### Trecho do documento:
Jornal GGN – Na reunião desta semana em Sydney, Austrália, os líderes financeiros mundiais terão muito trabalho a fazer no quesito “emergentes”. A linguagem de um documento final sobre o impacto norte-americano nas economias em desenvolvimento ainda está sendo acertada pelos participantes.
Os pontos focais deverão ser a desaceleração do crescimento econômico da China e as vendas generalizadas de títulos, moedas e ações de emergentes que aconteceram no mês passado, depois que o Federal Reserve, banco central dos Estados Unidos, começou a reduzir seu estímulo.
Nos dias 22 e 23 de fevereiro, ministros das finanças e membros dos bancos centrais das principais economias do mundo , avançadas e em desenvolvimento, se reúnem para considerar avanços em políticas sobre crescimento global, investimento, regulação financeira e cooperação. E os emergentes exigirão clareza dos Estados Unidos.

### Tarefas propostas:
- 1) Traduza para o inglês a seguinte frase da notícia sobre a reunião em Sydney: “E os emergentes exigirão clareza dos Estados Unidos.”
- 2) Retome a notícia sobre a reunião em Sydney a partir da última frase apresentada, escrevendo um parágrafo de continuação.

### Material fornecido:
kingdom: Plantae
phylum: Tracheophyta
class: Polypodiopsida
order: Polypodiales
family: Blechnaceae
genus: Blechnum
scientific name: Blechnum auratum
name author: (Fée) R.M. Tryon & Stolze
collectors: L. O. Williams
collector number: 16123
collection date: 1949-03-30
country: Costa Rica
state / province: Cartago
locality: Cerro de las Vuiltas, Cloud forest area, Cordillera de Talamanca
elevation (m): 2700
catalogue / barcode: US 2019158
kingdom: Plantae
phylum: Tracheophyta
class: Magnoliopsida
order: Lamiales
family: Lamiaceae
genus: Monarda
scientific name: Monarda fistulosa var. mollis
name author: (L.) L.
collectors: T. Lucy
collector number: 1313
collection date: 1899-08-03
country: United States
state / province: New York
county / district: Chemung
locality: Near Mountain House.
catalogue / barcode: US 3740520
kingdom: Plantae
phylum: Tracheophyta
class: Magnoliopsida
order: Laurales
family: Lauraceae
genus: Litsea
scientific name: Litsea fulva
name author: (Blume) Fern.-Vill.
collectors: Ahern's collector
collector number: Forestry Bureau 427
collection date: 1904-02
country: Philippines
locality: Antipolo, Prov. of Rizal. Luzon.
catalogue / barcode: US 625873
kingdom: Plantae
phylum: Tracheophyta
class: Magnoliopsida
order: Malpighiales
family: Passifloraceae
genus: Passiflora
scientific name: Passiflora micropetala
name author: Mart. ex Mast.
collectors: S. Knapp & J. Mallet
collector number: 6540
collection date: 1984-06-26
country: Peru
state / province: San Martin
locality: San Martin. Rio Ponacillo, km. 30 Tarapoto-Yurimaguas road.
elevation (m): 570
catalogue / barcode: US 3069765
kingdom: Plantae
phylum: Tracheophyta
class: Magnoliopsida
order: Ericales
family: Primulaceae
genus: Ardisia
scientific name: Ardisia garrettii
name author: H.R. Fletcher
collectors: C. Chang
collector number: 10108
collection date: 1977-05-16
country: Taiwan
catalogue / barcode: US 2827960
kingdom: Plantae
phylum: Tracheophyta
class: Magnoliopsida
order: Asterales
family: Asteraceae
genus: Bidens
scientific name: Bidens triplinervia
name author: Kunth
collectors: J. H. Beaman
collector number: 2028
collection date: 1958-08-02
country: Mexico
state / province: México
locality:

### Respostas das tarefas:
- 1) And the emerging economies will demand clarity from the United States.

- 2)
Segundo fontes que participam do encontro mundial, não há um entendimento claro sobre responsabilidades adotadas ou acordos que poderão minimizar o impacto negativo das medidas tomadas pelo Federal Reserve americano recentemente. O documento final deve tratar do assunto e estabelecer metas que não prejudiquem as políticas monetárias desses países.